In questa situazione è accaduto che Ciudadanos, partito molto piccolo a livello nazionale, abbia preparato una mozione di sfiducia per rompere con il Partito popolare e governare con i socialisti nella piccola regione di Murcia. La cosa non avrebbe avuto molta importanza se non fosse che l’operazione è stata preparata dai collaboratori del Premier a Madrid. Una mossa da gioco degli scacchi per mangiarsi un pedone e, insieme, la regina: il governo regionale di Madrid. La mossa mirava, soprattutto, a indebolire l’opposizione, evitare il possibile riavvicinamento di Ciudadanos al Pp, conquistare potere territoriale e cercare un futuro alleato. L’operazione non è andata a buon fine, perché il Pp ha reagito con un’inaspettata mossa tattica: ha convinto tre deputati di Ciudadanos a ritirarsi dalla mozione di sfiducia in cambio di un posto nel governo regionale.

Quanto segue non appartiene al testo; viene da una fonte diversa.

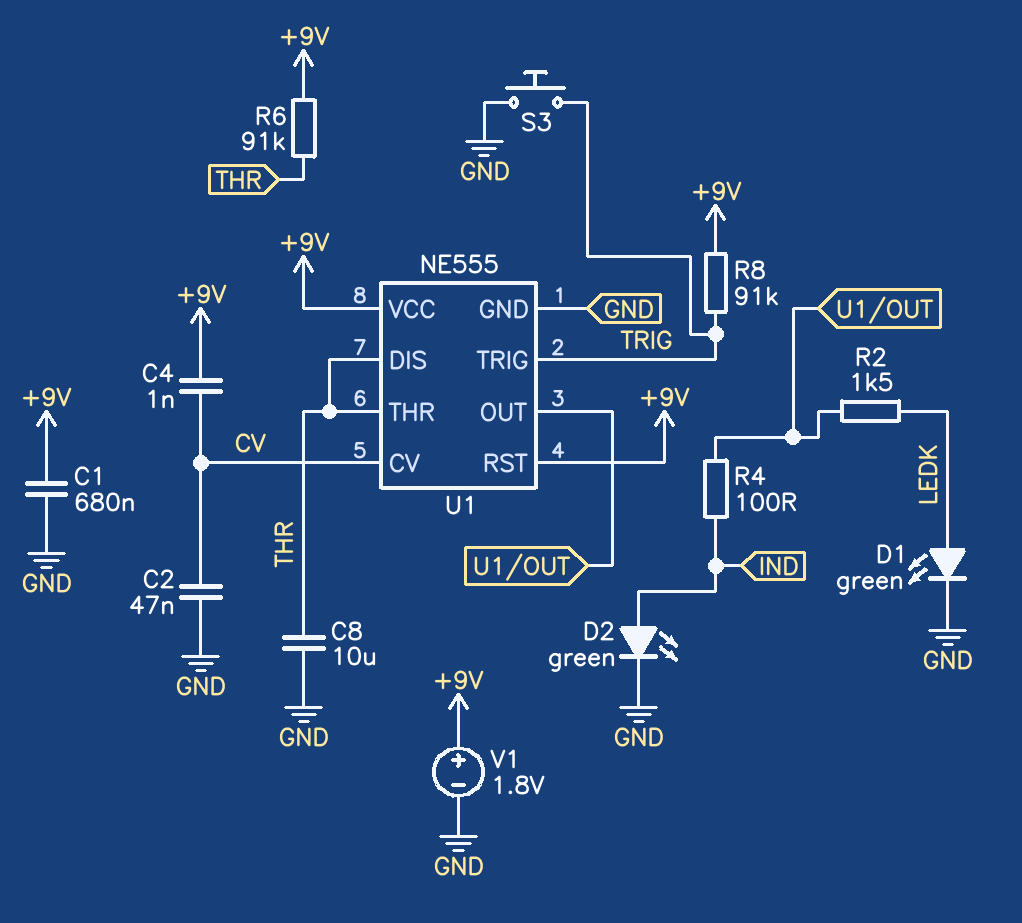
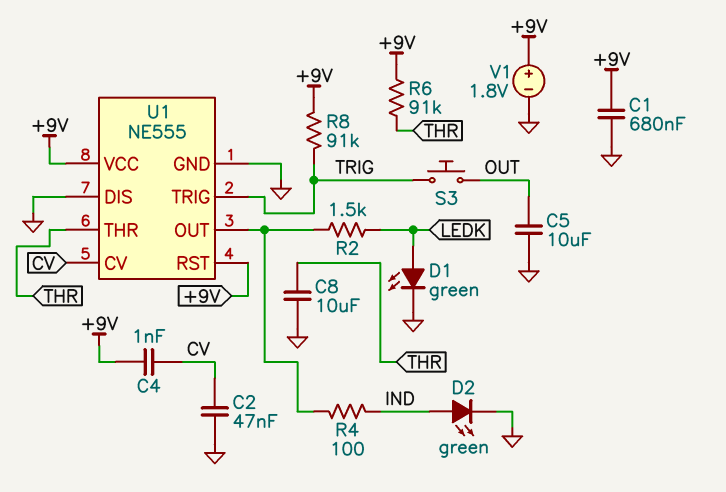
C5: none -> 10uF (GND, OUT)
S3: button (GND, TRIG) -> button (OUT, TRIG)
U1 pin DIS: THR -> GND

Perché si è arrivati a questa dissociazione tra la classe politica e i bisogni sociali? Non c’è una sola causa. La politica spagnola, negli ultimi dieci anni, con lo sviluppo del Movimento 15-M (il Movimento del 15 Maggio, i cosiddetti Indignati) e la radicalizzazione dei partiti nazionalisti trasformati in partiti indipendentisti, ha vissuto una trasformazione profonda. Il Psoe e il Pp, che rappresentavano il tradizionale bipartitismo socialdemocratico e liberal-conservatore, hanno visto ridursi la loro forza. La comparsa del populismo di sinistra, Podemos, e di una destra-destra, rappresentata da Vox, ha provocato una marcata frammentazione e dato vita ad alleanze poco stabili. In una situazione come quella causata dal Covid, il problema avrebbe potuto essere risolto con un accordo tra Pp e Psoe. Tuttavia, i socialisti hanno un rifiuto quasi genetico ad avvicinarsi al centro-destra, il quale è molto condizionato nelle sue mosse dalla forza di Vox.
Questo cambiamento nel sistema partitico e la permanente lotta in un Congresso con maggioranze insufficienti non sono l’unica causa della dissociazione. Si è osservato in questi giorni che la politica spagnola è una “politica Netflix”, con i suoi leader trasformati in personaggi di serie tipo House of Cards, dove l’esercizio del potere si confonde con gli intrighi e le manovre permanenti per ottenere un vantaggio sull’avversario. Alcuni dei responsabili della politica spagnola sono certamente fruitori compulsivi delle serie televisive e, inoltre, appartengono a una generazione già molto distante dal periodo in cui la cultura pubblica della Transizione alla democrazia ha segnato certi limiti.
Il fattore Netflix è sicuramente rilevante, ma occorre comprenderlo bene. Sarebbe infantile pensare che i politici abbiano visto così tante serie da seguire i modelli di comportamento dei loro protagonisti. La “politica Netflix” è un modo metaforico per descrivere l’origine dell’errore di percezione di presidenti, capi dell’opposizione e leader regionali: la loro grande capacità di sostituire la comunicazione alla gestione. La battaglia politica è la lotta per imporre un certo racconto e la costruzione di questo racconto, con troppi elementi di finzione, finisce per diventare il fatto più determinante. La narrazione deve essere semplice, manichea ed emotiva: la cosa più importante sono i sentimenti. Una crisi sanitaria e una crisi economica sono difficilmente rappresentabili negli schemi binari e semplicistici dominanti.
Questo processo che sostituisce la narrazione alla realtà ha un legame con lo stato dell’opinione pubblica. La resistenza del pubblico ad accogliere messaggi complessi, la facilità con la quale i media si allineano ai partiti, l’emotività nelle posizioni e la mancanza di articolazione della società rendono più facile l’espandersi di una forma autoreferenziale di fare politica.